Welcome to WebmasterWorld Guest from 54.234.8.146

Forum Moderators: buckworks & eWhisper & skibum

Message Too Old, No Replies

AdwordsBot, please stop lowercasing destination urls!

They won't work on some servers... especially mine :(

     

Sujan

8:48 pm on Mar 30, 2008 (gmt 0)

10+ Year Member



Dear AdwordsBot,

today you started to lowercase some of the ad destination (click) urls of my ads when checking for availability and quality score.

This may be fine with some servers, and perhaps you even have a valid reason for doing so, but with my server this will cause lots of bad 404 errors you don't want to see.

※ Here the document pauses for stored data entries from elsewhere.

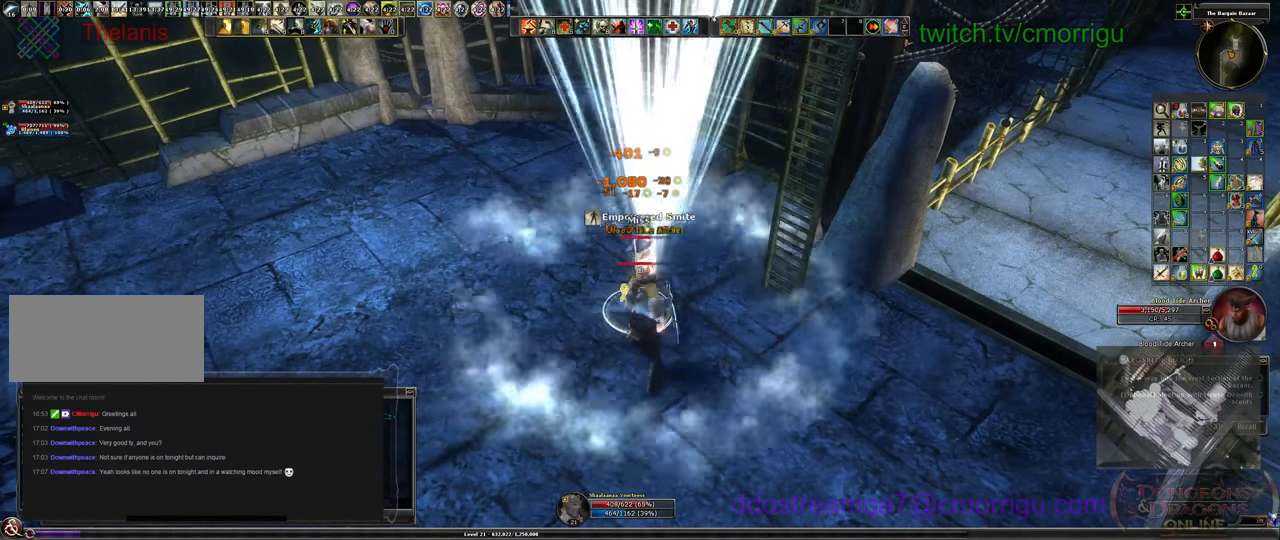
{"keys": ["4"], "events": [[366, "4", "down"]]}
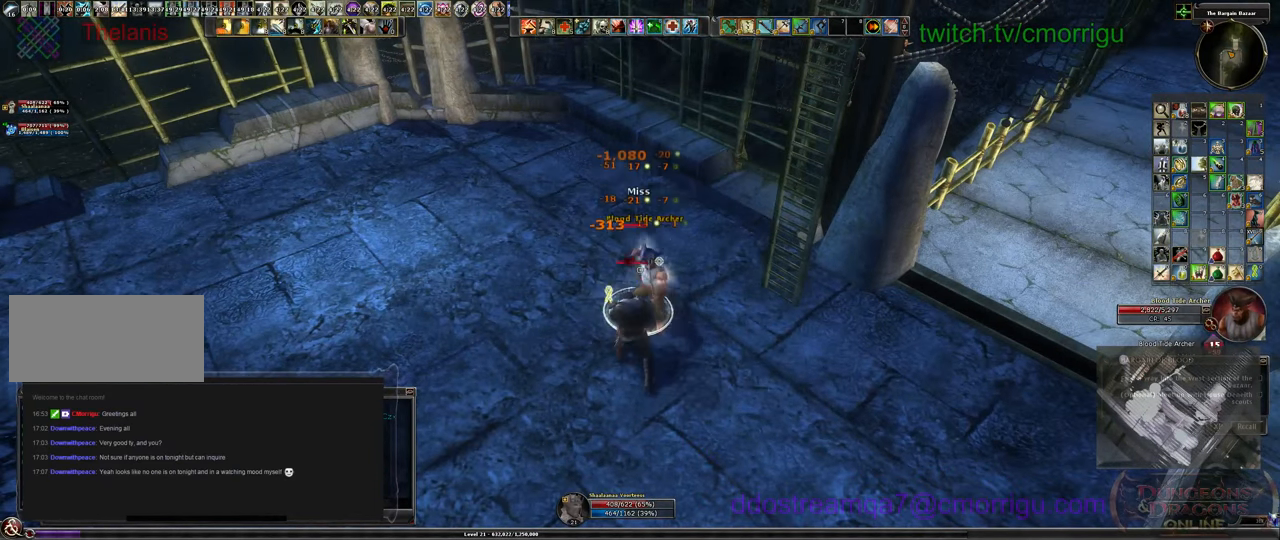
{"keys": [], "events": [[100, "4", "up"]]}
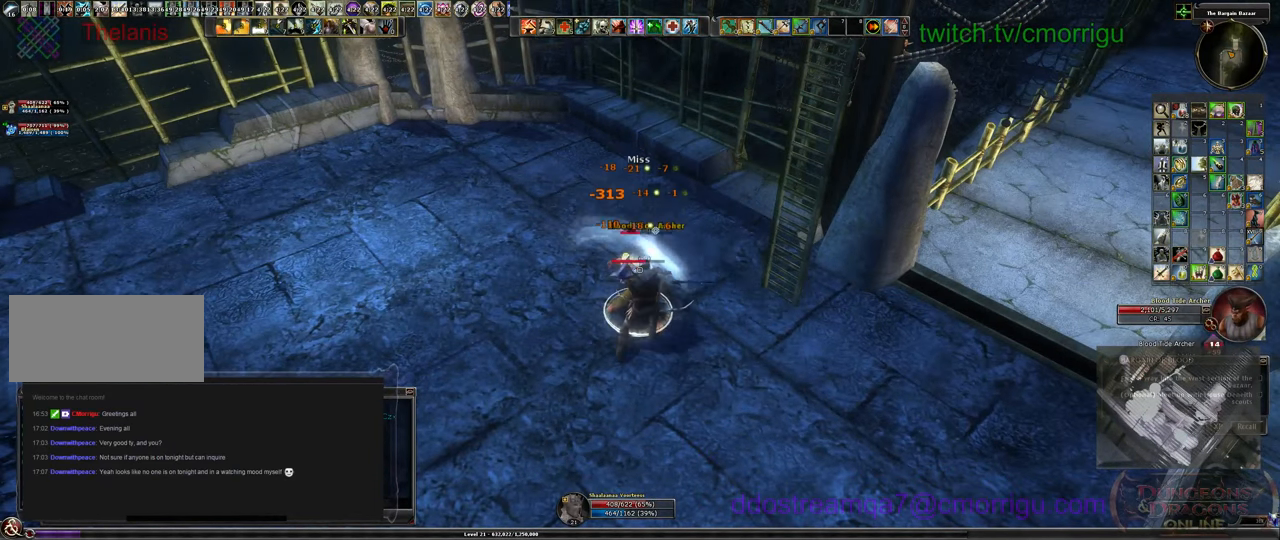
{"keys": [], "events": []}
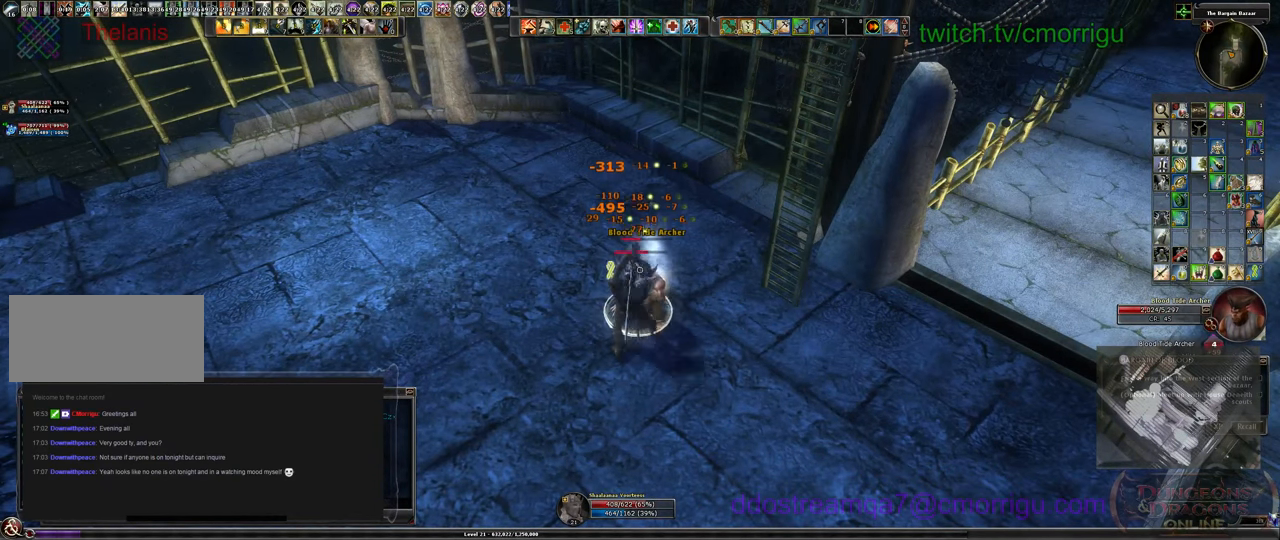
{"keys": [], "events": []}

So, please, go back to your old behaviour and just use the urls I entered in your big brother's GUI interface.

Thanks,
Sujan

Sujan

8:51 pm on Mar 30, 2008 (gmt 0)

10+ Year Member



PS: Some info for your makers:

IP: 66.249.85.68
Hostname: ff-in-f68.google.com
User-Agent: Mozilla/4.0 (compatible; MSIE 6.0; Windows NT 5.1; SV1)
Details: "kdlii" instead of "KDLII" in url, not replacing DKI

Sujan

10:37 am on Mar 31, 2008 (gmt 0)

10+ Year Member



Last night 74.125.16.37 started to do the same...

nakita_dog

1:32 pm on Mar 31, 2008 (gmt 0)

5+ Year Member



Why not just account for the lowercase version and do a 301 redirect to the mixed case version.

Sujan

7:10 pm on Mar 31, 2008 (gmt 0)

10+ Year Member



Because that would be ~ 1.000.000 possible redirects :)

Receptional Andy

7:13 pm on Mar 31, 2008 (gmt 0)



that would be ~ 1.000.000 possible redirects

Is there a pattern between URLs that would need to redirect? If so, it's likely an accomplishable task.

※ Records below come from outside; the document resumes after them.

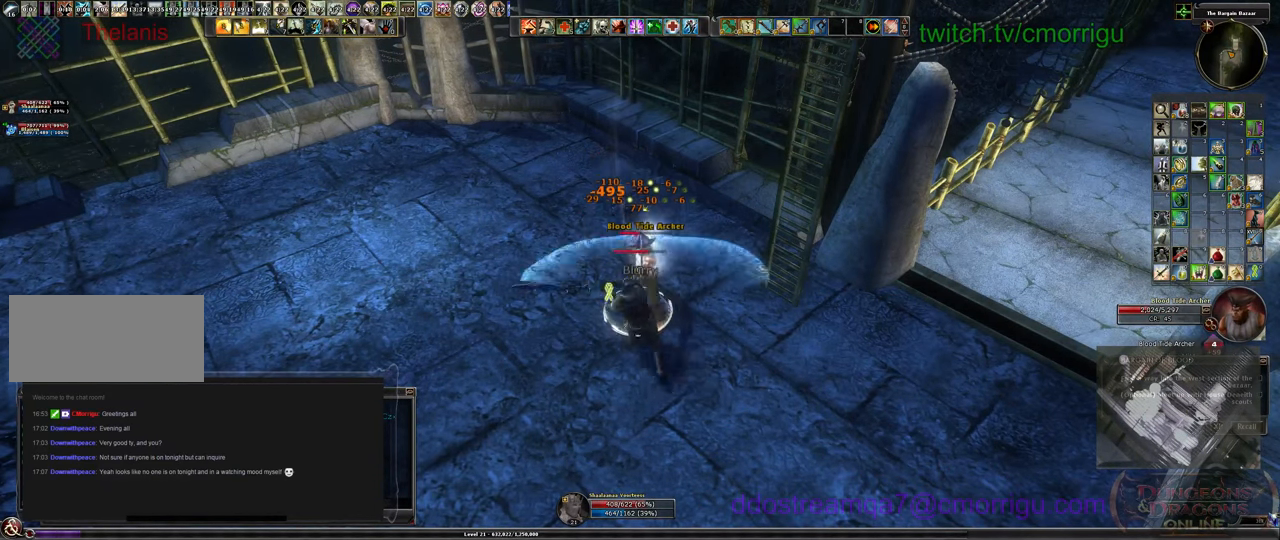
{"keys": [], "events": [[133, "equals", "down"], [300, "equals", "up"]]}
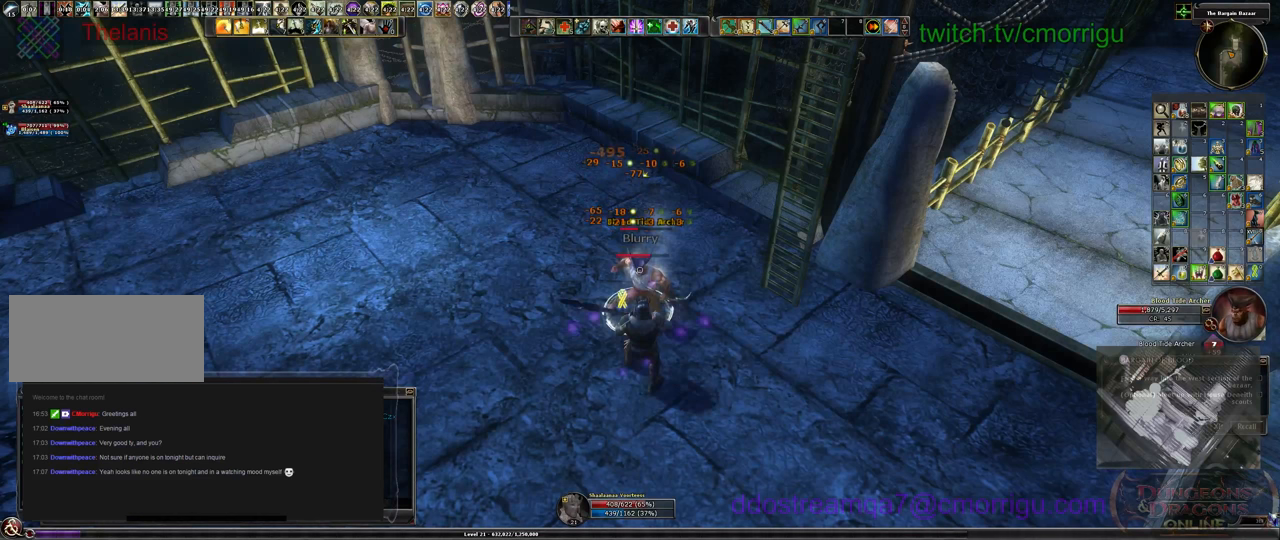
{"keys": [], "events": []}
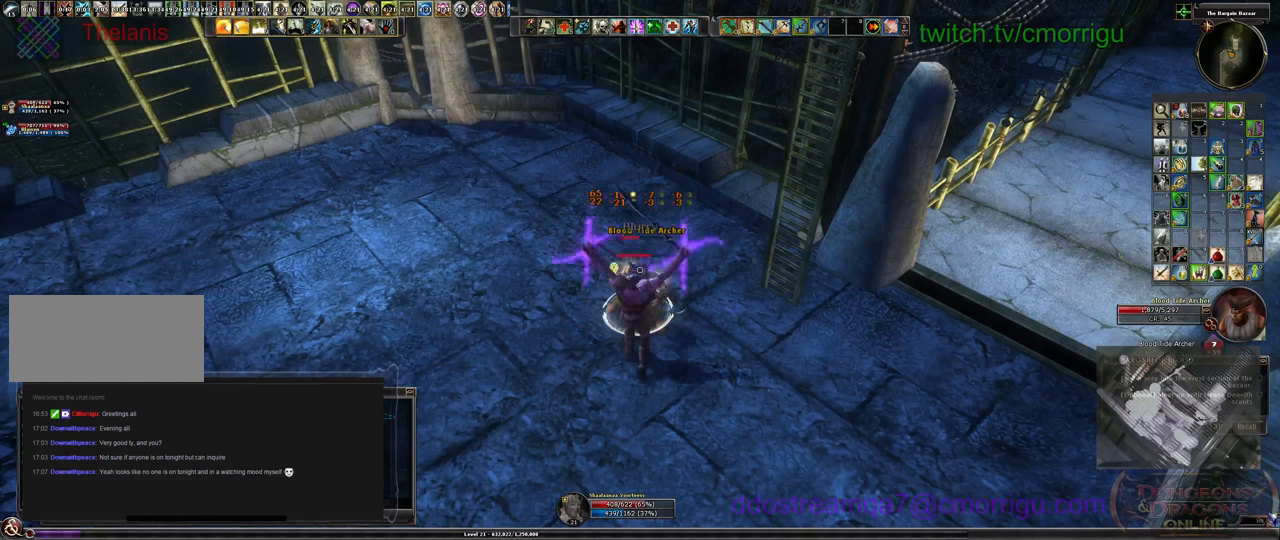
{"keys": ["1"], "events": [[467, "1", "down"]]}
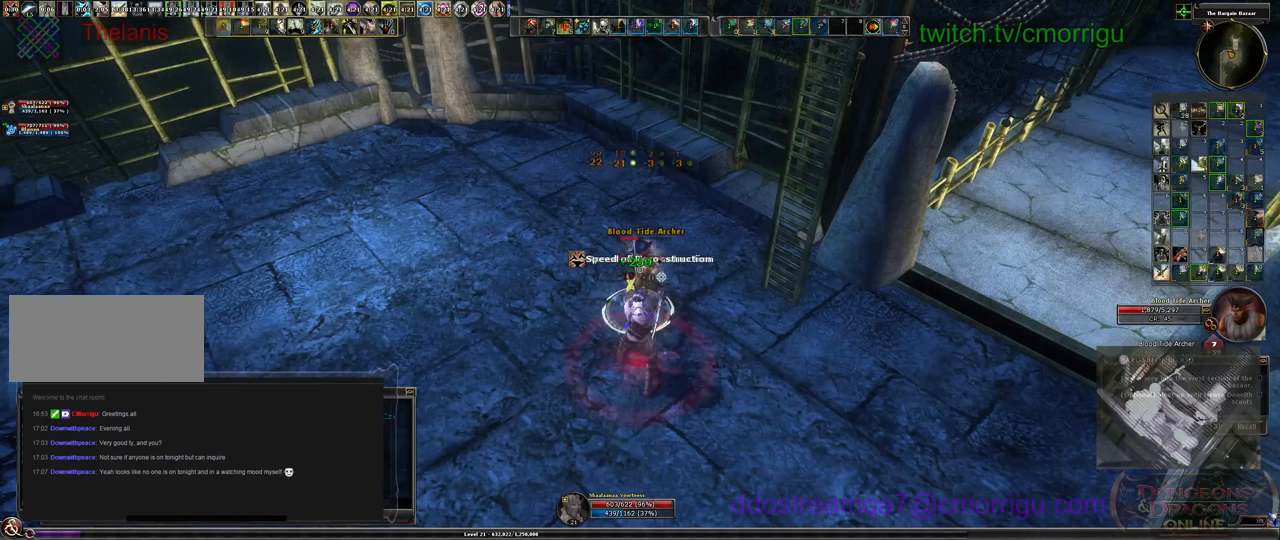
{"keys": [], "events": [[167, "1", "up"]]}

Sure, if bots make mistakes the makers should fix them, but there's no harm in a helping hand if possible :)

jdMorgan

7:49 pm on Mar 31, 2008 (gmt 0)

WebmasterWorld Senior Member jdmorgan is a WebmasterWorld Top Contributor of All Time 10+ Year Member



Are you sure that's AdwordsBot, and not a scraper crawling through a Google proxy?

I've seen abuse from those "ff-in-fNN.google.com" hosts, and my impression is that they're not addresses used internally by Google. No, I'm not sure, but googlebots normally identify themselves as such, and not as browsers.

Jim

Receptional Andy

8:01 pm on Mar 31, 2008 (gmt 0)



Good catch Jim. If it's Google then they should sort out their (r)DNS/proxies. They're registered as allocated 66.249.64.0/19 so I suspect it's their responsibility in any case.

[edited by: Receptional_Andy at 8:03 pm (utc) on Mar. 31, 2008]

Sujan

10:07 pm on Mar 31, 2008 (gmt 0)

10+ Year Member



Receptional Andy, I of course already did. Just entered a lowercased column in the database that is now used as a fallback. Works for now, but what if the bot decides to reverse strings one day?

jdMorgan, I am. Google Adwords bots use at least +/- 65 IPs and 3 to 15 useragents (depends on how you count) these days. The days they always identified themselves as "Googlebot" or "Adsbot" are long gone. Second place is "Mozilla/4.0 (compatible; MSIE 6.0; Windows NT 5.1; SV1)", followed by "Mozilla/4.0 (compatible; MSIE 6.0; Windows NT 5.1)".
Because both of them didn't replace dynamic keyword insertion like they should have done, I'm sure it can't anybody from outside - because nobody knows these urls (and can't because from the outside you can't distinguish our params and e.g. the creative id).
You see, I did my homework this time ;)

And of course, I just hope somebody from Google Adsbot team reads this and reacts. Maybe...

Jan

jdMorgan

2:28 am on Apr 1, 2008 (gmt 0)

WebmasterWorld Senior Member jdmorgan is a WebmasterWorld Top Contributor of All Time 10+ Year Member



66.249.84.nn is a crawler range
66.249.86.nn is also a crawler range

66.249.85.nn however, is not a crawler range. Of the addresses within that range that do resolve, all resolve to the ff-in-fNN.google.com hosts.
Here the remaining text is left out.